Dükkanının tabelasında süs yok, gösteriş yok. Ama içeride öyle bir emek var ki, dikiş makinesinin sesi bile saygıyla çalışıyor.
MAKAS TUTAN ELİM 40 SENEDİR DURMAZ
Menekşe teyze, terziliğe henüz 13 yaşındayken başlamış. Önce annesinin eteklerini söküp dikerek... Sonra mahallede “şu kızı bir kursa gönderin” diyen kadınların telkiniyle.
“Makası ilk kez elime aldığımda titredim. Kumaşa zarar veririm diye korktum. Ama zamanla anladım ki bu işte kumaştan önce sabrı kesmek gerek... 40 yıldır makas tutan elim durmaz. Her dikişimde biraz çocukluğum, biraz da ömrüm var.”
İNSAN BEDENİNİ EZBERLİYORSUN
Terzilik sadece ölçü almak, dikiş dikmek değil diyor Menekşe.
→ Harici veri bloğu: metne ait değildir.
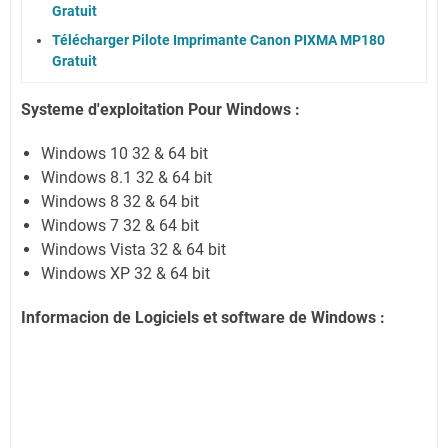
Gratuit
Télécharger Pilote Imprimante Canon PIXMA MP180
Gratuit
Systeme d'exploitation Pour Windows :
Windows 10 32 & 64 bit
Windows 8.1 32 & 64 bit
Windows 8 32 & 64 bit
Windows 7 32 & 64 bit
Windows Vista 32 & 64 bit
Windows XP 32 & 64 bit
Informacion de Logiciels et software de Windows :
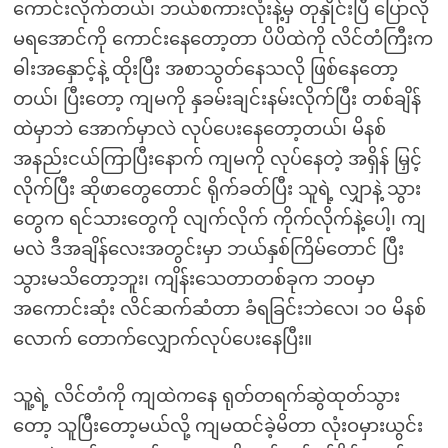
ကောင်းလိုက်တယ်၊ ဘယ်စကားလုံးနဲ့မှ တုနှိုင်းပြီ ပြောလို
မရအောင်ကို ကောင်းနေတော့တာ ပိပိထဲကို လိင်တံကြီးက
ဓါးအနှောင့်နဲ့ ထိုးပြီး အစာသွတ်နေသလို ဖြစ်နေတော့
တယ်၊ ပြီးတော့ ကျမကို နှခမ်းချင်းနမ်းလိုက်ပြီး တစ်ချိန်
ထဲမှာဘဲ အောက်မှာလဲ လုပ်ပေးနေတော့တယ်၊ မိနစ်
အနည်းငယ်ကြာပြီးနောက် ကျမကို လုပ်နေတဲ့ အရှိန် မြှင့်
လိုက်ပြီး ဆိုဖာတွေတောင် ရိုက်ခတ်ပြီး သူရဲ့ လျှာနဲ့ သွား
တွေက ရင်သားတွေကို လျက်လိုက် ကိုက်လိုက်နဲ့ပေါ့၊ ကျ
မလဲ ဒီအချိန်လေးအတွင်းမှာ ဘယ်နှစ်ကြိမ်တောင် ပြီး
သွားမသိတော့ဘူး၊ ကျိန်းသေတာတစ်ခုက ဘဝမှာ
အကောင်းဆုံး လိင်ဆက်ဆံတာ ခံရခြင်းဘဲလေ၊ ၁၀ မိနစ်
လောက် တောက်လျှောက်လုပ်ပေးနေပြီး။
သူ့ရဲ့ လိင်တံကို ကျထဲကနေ ရုတ်တရက်ဆွဲထုတ်သွား
တော့ သူပြီးတော့မယ်လို့ ကျမထင်ခဲ့မိတာ လုံးဝမှားယွင်း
Her insanın vücut dili, duruşu, kumaşa verdiği tepki bile farklıymış.
“Bir müşterim var, omuzu biraz düşük. Onun bluzunu öyle ayarlıyorum ki, kimse fark etmez. Başkası gelir, beli kavrayınca rahat edemez. Terzilik insanı tanımaktır. Sadece bedenini değil, ruhunu da ölçüyorsun.”
MODA DEĞİŞİR, EMEK KALIR
Bugünün hızlı tüketim dünyasında, terzilik biraz yalnız kalmış gibi. Ama Menekşe Taymaz bunun böyle sürmeyeceğini düşünüyor.
“İnsanlar eskiden ‘bu kumaşı annem aldı’ derdi. Şimdi ‘şu site indirimdeydi’ diyorlar. Ama gün gelecek, o eski özen yine aranacak. Çünkü moda değişir, ama emek hep hatırlanır. Benim diktiğim bir gelinlik, hâlâ sandıkta saklanıyor mesela.”
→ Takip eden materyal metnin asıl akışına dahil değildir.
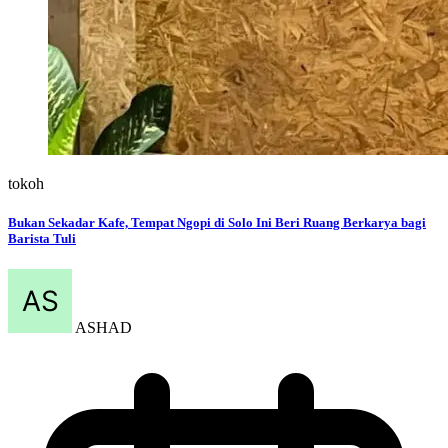
tokoh
Bukan Sekadar Kafe, Tempat Ngopi di Solo Ini Beri Ruang Berkarya bagi
Barista Tuli
ASHAD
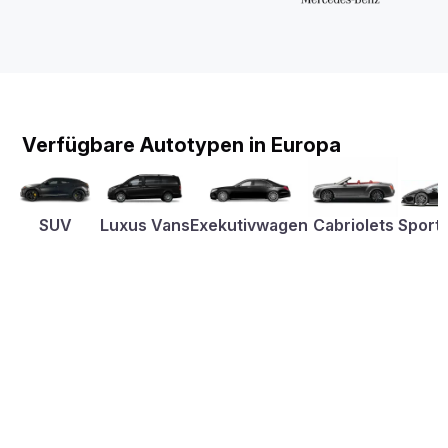
Verfügbare Autotypen in Europa
SUV
Luxus Vans
Exekutivwagen
Cabriolets
Sport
DÜĞÜNLER, MEZUNİYETLER HEPSİ BU ODADAN GEÇTİ
Dükkanının küçük masasında binlerce hayat geçmiş. Mezuniyet elbisesi diken de olmuş, eşinden boşanıp yeni hayata başlayan da. Menekşe Taymaz, o anların her birine sessizce şahitlik etmiş.
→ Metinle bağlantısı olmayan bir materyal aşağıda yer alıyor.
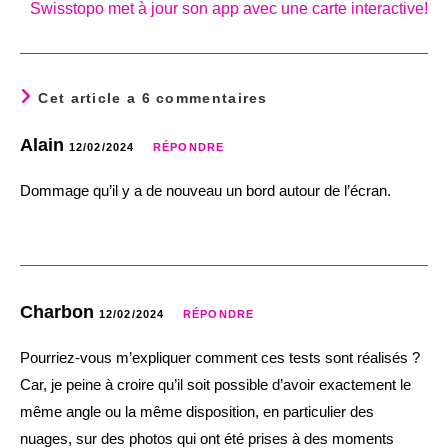
Swisstopo met à jour son app avec une carte interactive!
Cet article a 6 commentaires
Alain
12/02/2024
RÉPONDRE
Dommage qu’il y a de nouveau un bord autour de l’écran.
Charbon
12/02/2024
RÉPONDRE
Pourriez-vous m’expliquer comment ces tests sont réalisés ?
Car, je peine à croire qu’il soit possible d’avoir exactement le
même angle ou la même disposition, en particulier des
nuages, sur des photos qui ont été prises à des moments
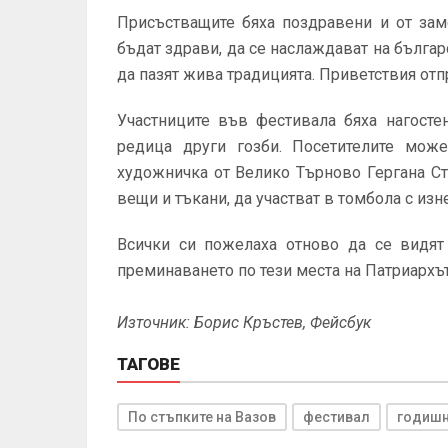
Присъстващите бяха поздравени и от зам
бъдат здрави, да се наслаждават на българ
да пазят жива традицията. Приветствия от
Участниците във фестивала бяха нагосте
редица други гозби. Посетителите мож
художничка от Велико Търново Гергана Ст
вещи и тъкани, да участват в томбола с изн
Всички си пожелаха отново да се видят
преминаването по тези места на Патриархът
Източник: Борис Кръстев, Фейсбук
ТАГОВЕ
По стъпките на Вазов
фестивал
годиш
“Bir kadın vardı, eşinden ayrılmıştı. ‘Yeni bir işe gireceğim’ deyip pantolon diktirmişti. Gözleri dolmuştu prova yaparken. O pantolon ona sadece şıklık değil, cesaret verdi. Biz bazen sadece kıyafet değil, umut dikiyoruz aslında.”